Problem description.
Set down again exactly the lines of the listing below that fall between the line holding "[457,244,688,256] [68,265,521,277] low" and the line holding "[320,286,508,296] to ensure", inclusive.

Data records.
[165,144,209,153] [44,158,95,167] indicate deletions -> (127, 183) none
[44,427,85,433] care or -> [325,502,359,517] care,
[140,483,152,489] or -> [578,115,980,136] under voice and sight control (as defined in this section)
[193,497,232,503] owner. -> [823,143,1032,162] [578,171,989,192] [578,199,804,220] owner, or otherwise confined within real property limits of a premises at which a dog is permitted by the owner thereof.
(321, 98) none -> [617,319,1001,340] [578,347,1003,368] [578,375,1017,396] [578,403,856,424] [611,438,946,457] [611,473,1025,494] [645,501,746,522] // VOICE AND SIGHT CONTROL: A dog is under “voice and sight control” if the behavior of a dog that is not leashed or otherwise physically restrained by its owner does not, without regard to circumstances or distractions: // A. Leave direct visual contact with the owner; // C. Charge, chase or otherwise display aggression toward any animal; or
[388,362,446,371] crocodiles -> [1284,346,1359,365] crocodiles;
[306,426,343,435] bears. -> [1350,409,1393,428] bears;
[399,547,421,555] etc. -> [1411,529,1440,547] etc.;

...

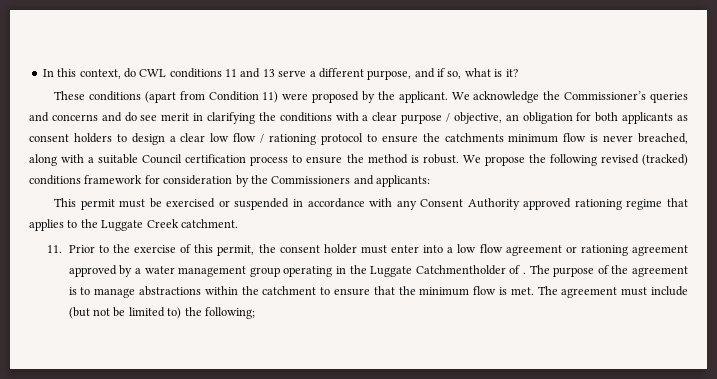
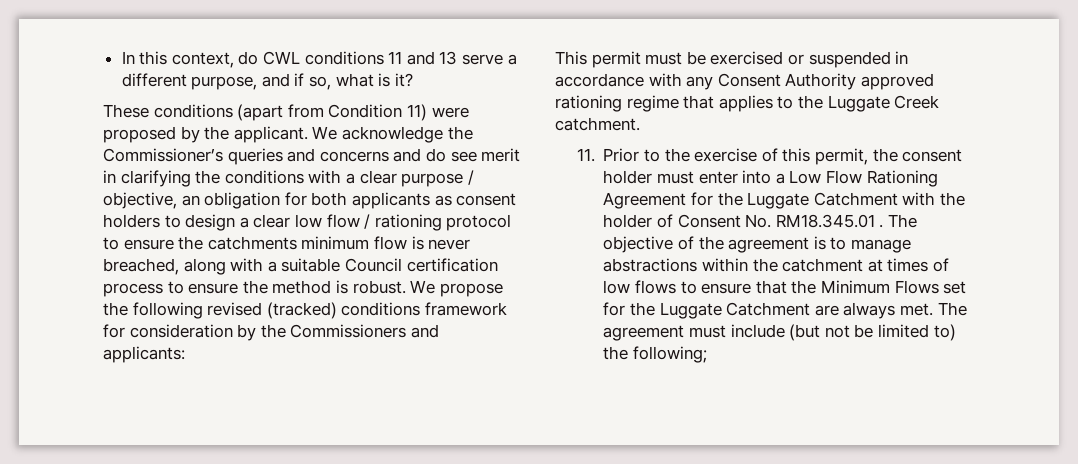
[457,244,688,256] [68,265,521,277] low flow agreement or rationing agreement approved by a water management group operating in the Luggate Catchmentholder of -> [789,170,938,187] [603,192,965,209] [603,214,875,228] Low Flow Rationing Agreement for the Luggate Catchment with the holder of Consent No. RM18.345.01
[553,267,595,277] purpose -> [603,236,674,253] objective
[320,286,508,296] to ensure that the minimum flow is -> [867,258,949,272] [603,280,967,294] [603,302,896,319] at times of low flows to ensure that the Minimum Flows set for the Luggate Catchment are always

Solution below.
[457,244,688,256] [68,265,521,277] low flow agreement or rationing agreement approved by a water management group operating in the Luggate Catchmentholder of -> [789,170,938,187] [603,192,965,209] [603,214,875,228] Low Flow Rationing Agreement for the Luggate Catchment with the holder of Consent No. RM18.345.01
[553,267,595,277] purpose -> [603,236,674,253] objective
[320,286,508,296] to ensure that the minimum flow is -> [867,258,949,272] [603,280,967,294] [603,302,896,319] at times of low flows to ensure that the Minimum Flows set for the Luggate Catchment are always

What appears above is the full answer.